On a souvent regretté qu'en France la chronologie des médias (qui n'est clairement pas en faveur de Netflix, Amazon et Apple) empêche la distribution dans quelques salles d'un film comme Roma, qui méritait amplement une diffusion sur grand écran. Roma, comme d'autres films Netflix, ont pourtant pu être montré en salles durant une courte durée. A défaut de changer les règles, les festivals permettent au moins de profiter pleinement d'une projection grand écran.

La Berlinale a fait ce choix. Festival public plus que critique, il a projeté le nouveau film d'Isabel Coixet et celui de Chiwetel Ejiofor, tous deux inspirés d'une histoire vraie, dans de grandes salles.

Elisa y Marcela est le récit de deux femmes qui s'aiment dans l'Espagne conservatrice et catholique du début du XXe siècle.

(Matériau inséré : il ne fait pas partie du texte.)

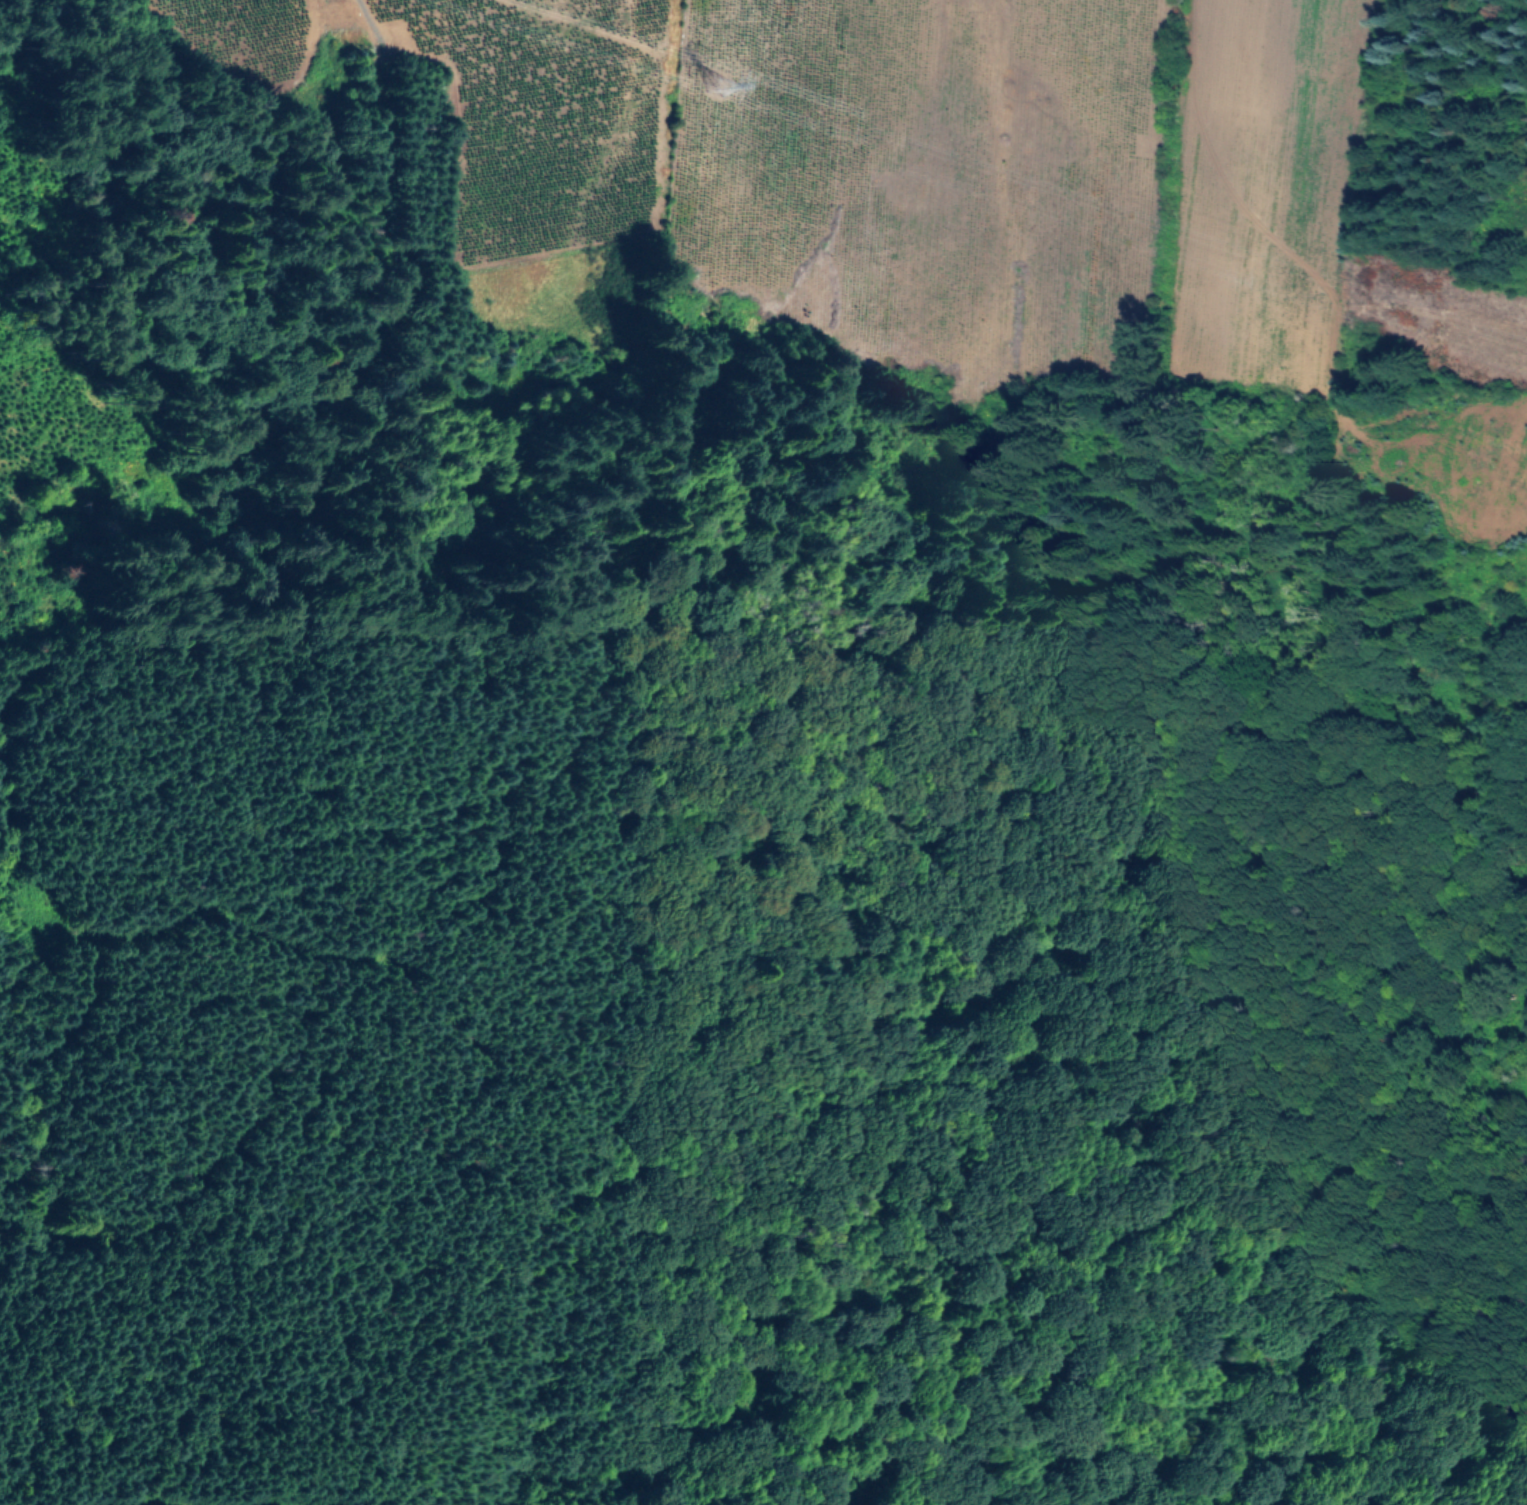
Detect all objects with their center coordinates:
crop: (1081, 78)
power tower: (722, 91)
road: (380, 117)
road: (13, 224)
road: (276, 937)
road: (95, 992)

En noir et blanc, il raconte l'hostilité et l'homophobie qu'elles subissent, jusqu'à ce que l'une d'elles décide de se travestir en homme et de se marier avec sa compagne à l'église. Et ce plus d'un siècle avant la légalisation du mariage pour tous. Isabel Coixet rate complètement son sujet, en le dévitalisant et en frôlant le grotesque à certains moments. Ses bonnes intentions sont bousillées par un scénario répétitif et une mise en scène vaniteuse. Il n'empêche, on aura appris quelque chose : ce mariage lesbien n'a jamais été annulé par l'Eglise, ce qui en fait le premier mariage entre personnes du même sexe de l'histoire.

Netflix ou pas Netflix, ce film n'aurait jamais du être dans une compétition comme celle de Berlin, affaiblissant un peu plus la Berlinale cette année.

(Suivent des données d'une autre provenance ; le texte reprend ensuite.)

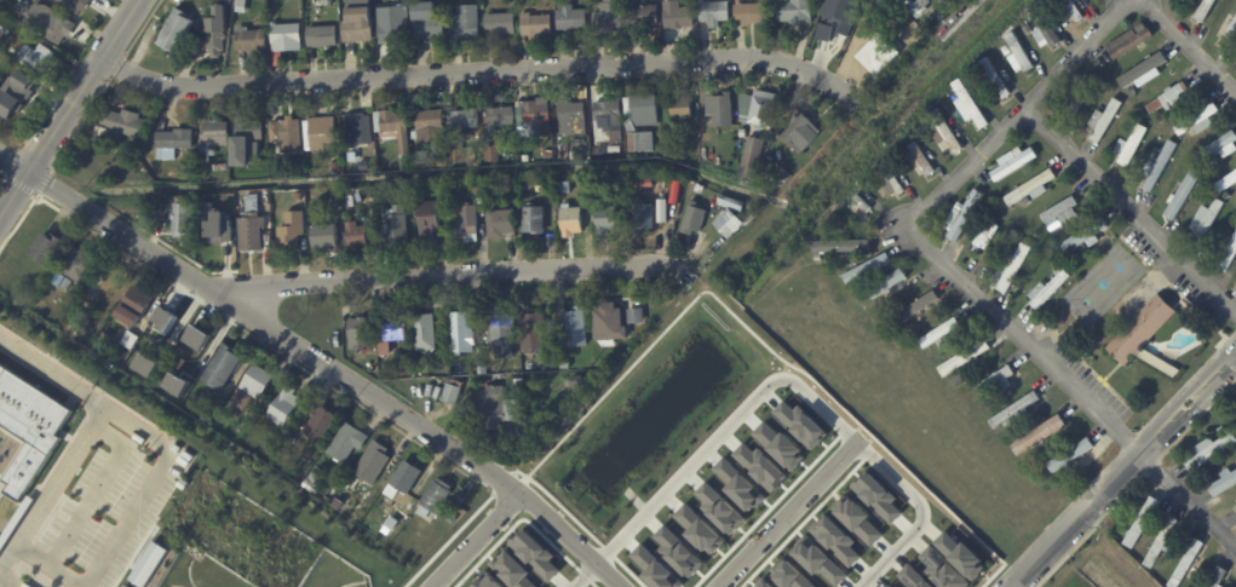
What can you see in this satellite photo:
building: (226, 1)
building: (327, 3)
building: (74, 5)
building: (886, 5)
building: (240, 6)
building: (915, 6)
building: (1205, 10)
building: (1072, 11)
building: (794, 12)
building: (714, 13)
building: (749, 13)
building: (677, 15)
building: (642, 16)
building: (608, 17)
building: (571, 18)
building: (831, 19)
road: (955, 19)
building: (426, 21)
building: (357, 22)
building: (48, 23)
building: (535, 23)
building: (464, 24)
building: (499, 24)
building: (392, 25)
building: (1047, 27)
building: (1229, 27)
building: (175, 31)
building: (215, 31)
building: (321, 36)
building: (285, 37)
building: (250, 41)
building: (1129, 42)
road: (1189, 45)
building: (1007, 51)
building: (45, 52)
building: (879, 54)
building: (1019, 55)
building: (31, 60)
road: (484, 68)
building: (1143, 74)
building: (995, 78)
building: (1079, 95)
building: (1168, 97)
building: (11, 104)
building: (969, 106)
building: (680, 108)
building: (762, 109)
road: (69, 110)
road: (1016, 110)
building: (640, 111)
building: (719, 111)
building: (608, 114)
building: (499, 116)
building: (534, 118)
building: (465, 119)
building: (573, 119)
building: (1104, 120)
building: (1198, 121)
building: (118, 127)
building: (428, 127)
building: (394, 133)
building: (742, 133)
building: (214, 134)
building: (321, 134)
building: (803, 134)
building: (287, 136)
building: (945, 136)
building: (174, 139)
building: (358, 141)
building: (640, 142)
building: (245, 144)
building: (1133, 146)
building: (598, 148)
building: (1220, 148)
building: (614, 149)
building: (455, 152)
building: (491, 153)
building: (550, 154)
building: (584, 154)
building: (201, 156)
building: (127, 157)
building: (922, 157)
building: (752, 158)
building: (470, 159)
building: (421, 161)
building: (441, 163)
building: (1013, 164)
building: (221, 167)
building: (335, 167)
building: (1159, 167)
building: (141, 169)
building: (203, 171)
building: (891, 180)
building: (681, 183)
building: (1227, 183)
building: (1003, 186)
building: (541, 187)
building: (1031, 188)
building: (1200, 188)
building: (477, 189)
building: (441, 194)
building: (1183, 195)
building: (315, 196)
building: (296, 197)
building: (1193, 197)
building: (1027, 200)
building: (731, 202)
building: (159, 206)
road: (1129, 208)
building: (865, 209)
building: (206, 210)
building: (1061, 211)
building: (643, 212)
building: (964, 217)
building: (605, 219)
building: (182, 220)
building: (429, 220)
building: (532, 220)
building: (1206, 220)
building: (570, 221)
building: (693, 221)
building: (467, 222)
building: (728, 223)
building: (501, 225)
building: (250, 227)
building: (291, 227)
building: (395, 229)
building: (209, 230)
building: (324, 235)
building: (356, 235)
building: (986, 235)
building: (1013, 235)
building: (1083, 237)
building: (550, 241)
building: (845, 246)
building: (47, 250)
building: (1015, 250)
building: (1228, 257)
building: (827, 259)
building: (76, 265)
building: (866, 268)
building: (1011, 269)
road: (448, 273)
building: (66, 285)
building: (888, 285)
building: (1047, 291)
building: (855, 293)
building: (877, 304)
building: (1187, 305)
building: (131, 307)
building: (915, 309)
building: (548, 312)
building: (169, 321)
road: (260, 321)
building: (636, 323)
building: (924, 323)
building: (608, 324)
building: (575, 328)
building: (391, 329)
building: (533, 332)
building: (424, 333)
road: (1025, 333)
building: (359, 334)
building: (461, 334)
building: (939, 334)
building: (1145, 336)
building: (500, 337)
building: (129, 341)
building: (107, 343)
building: (940, 344)
building: (192, 346)
building: (383, 349)
road: (33, 360)
building: (965, 360)
building: (416, 361)
building: (147, 364)
building: (564, 365)
building: (222, 368)
building: (403, 369)
building: (480, 369)
building: (443, 374)
road: (780, 378)
building: (957, 381)
building: (996, 382)
building: (517, 383)
building: (177, 384)
building: (251, 388)
road: (82, 394)
building: (165, 394)
building: (204, 396)
building: (515, 397)
building: (450, 398)
building: (284, 408)
building: (496, 409)
building: (1014, 412)
building: (801, 423)
building: (321, 424)
building: (30, 426)
building: (1224, 431)
building: (1045, 435)
building: (346, 443)
building: (1210, 449)
building: (1071, 455)
building: (373, 463)
road: (1123, 468)
building: (1068, 470)
building: (402, 481)
building: (1224, 481)
building: (311, 484)
road: (149, 485)
road: (52, 487)
building: (435, 497)
road: (1186, 502)
building: (719, 507)
road: (787, 515)
building: (858, 519)
building: (1142, 521)
building: (391, 525)
road: (571, 538)
road: (473, 539)
building: (836, 539)
building: (1163, 541)
building: (1, 545)
building: (535, 554)
building: (961, 555)
building: (1187, 563)
building: (149, 564)
building: (942, 569)
building: (913, 577)
building: (1217, 577)
building: (764, 584)
building: (126, 586)
building: (890, 586)

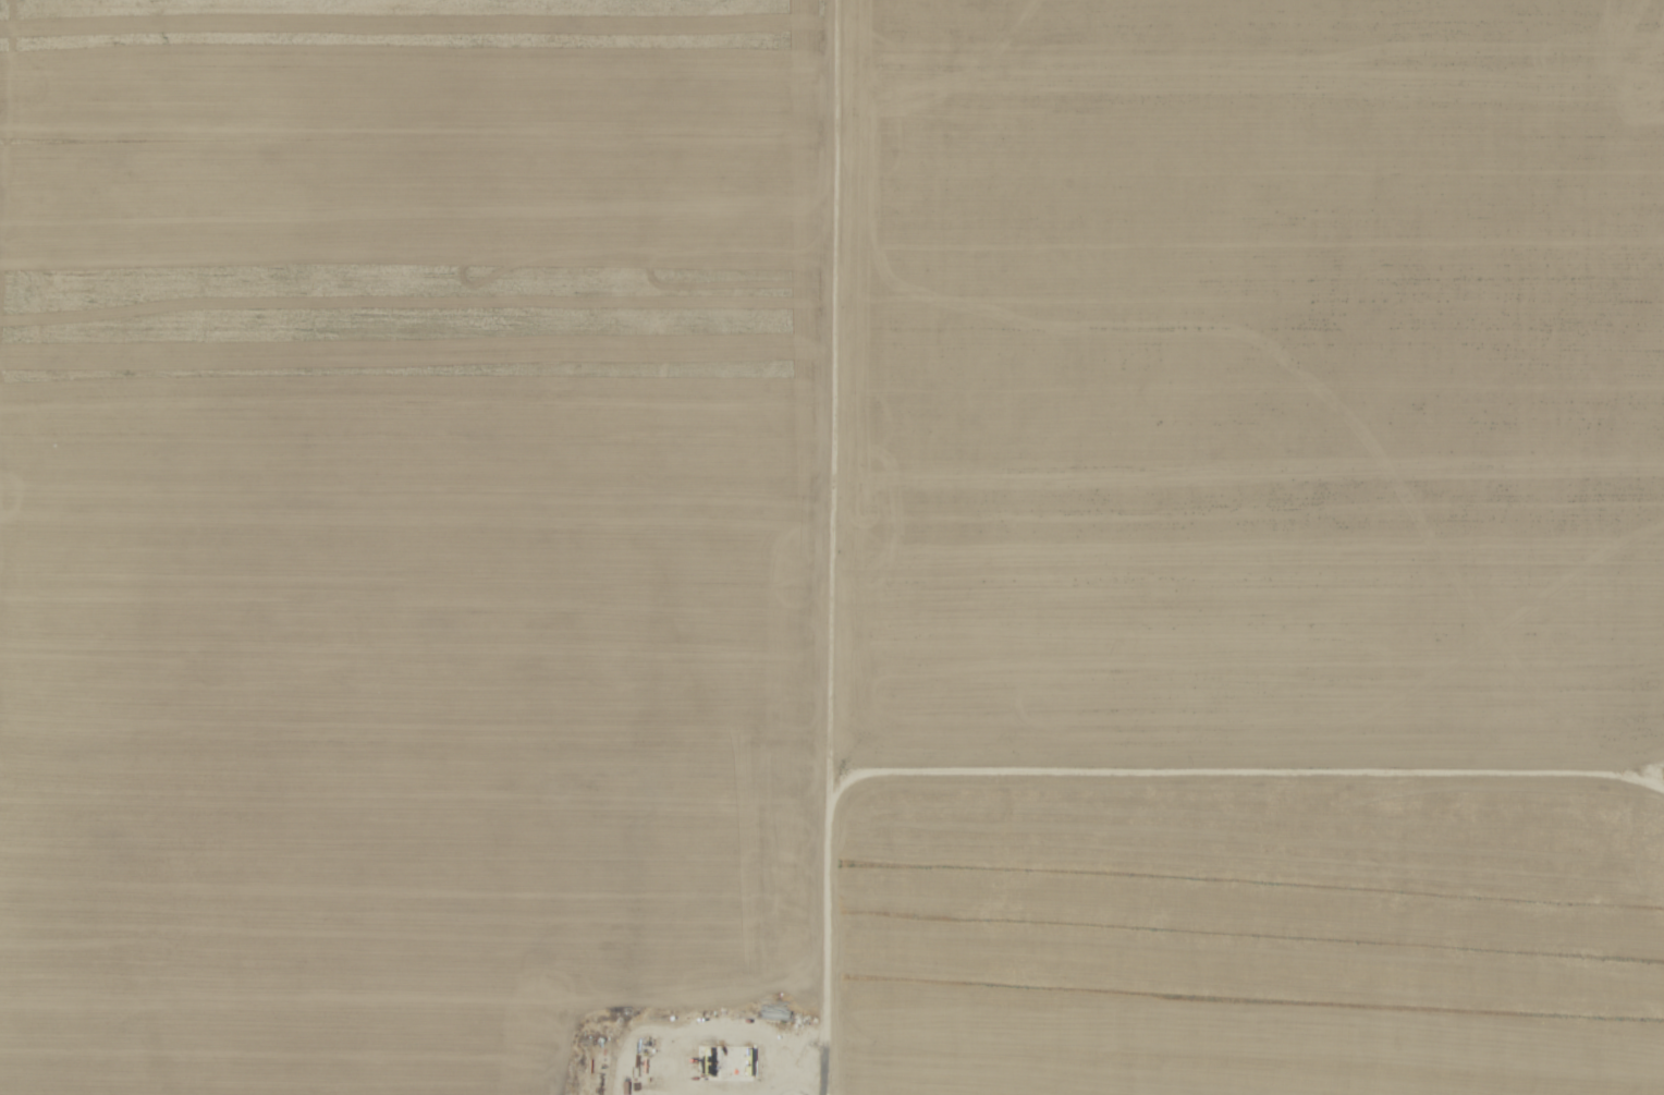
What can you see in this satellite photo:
crop: (832, 547)
road: (1095, 773)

En revanche, Le garçon qui dompta le vent a fait forte impression aux spectateurs qui ont applaudit à la fin du film. A juste titre. S'il est très classique dans sa narration et ne révolutionne en rien la réalisation, le film s'avère très efficace et touchant. Entièrement tourné au Malawi, avec le réalisateur Chiwetel Ejiofor et Aïssa Maïga comme seules vedettes, cette histoire s'inspire d'un jeune garçon d'un village africain (aujourd'hui très diplômé y compris aux USA) qui va entreprendre la construction d'une éolienne pour apporter l'électricité à une pompe à eau permettant d'irriguer les champs infertiles pour cause de sècheresse. De l'écologie aux bons sentiments, en passant par les drames familiaux et les personnages réellement attachants, tout y est. Et c'est typiquement le film qui peut trouver son public en salles.

On pourra le voir chez soi, sur Netflix, à compter du 1er mars.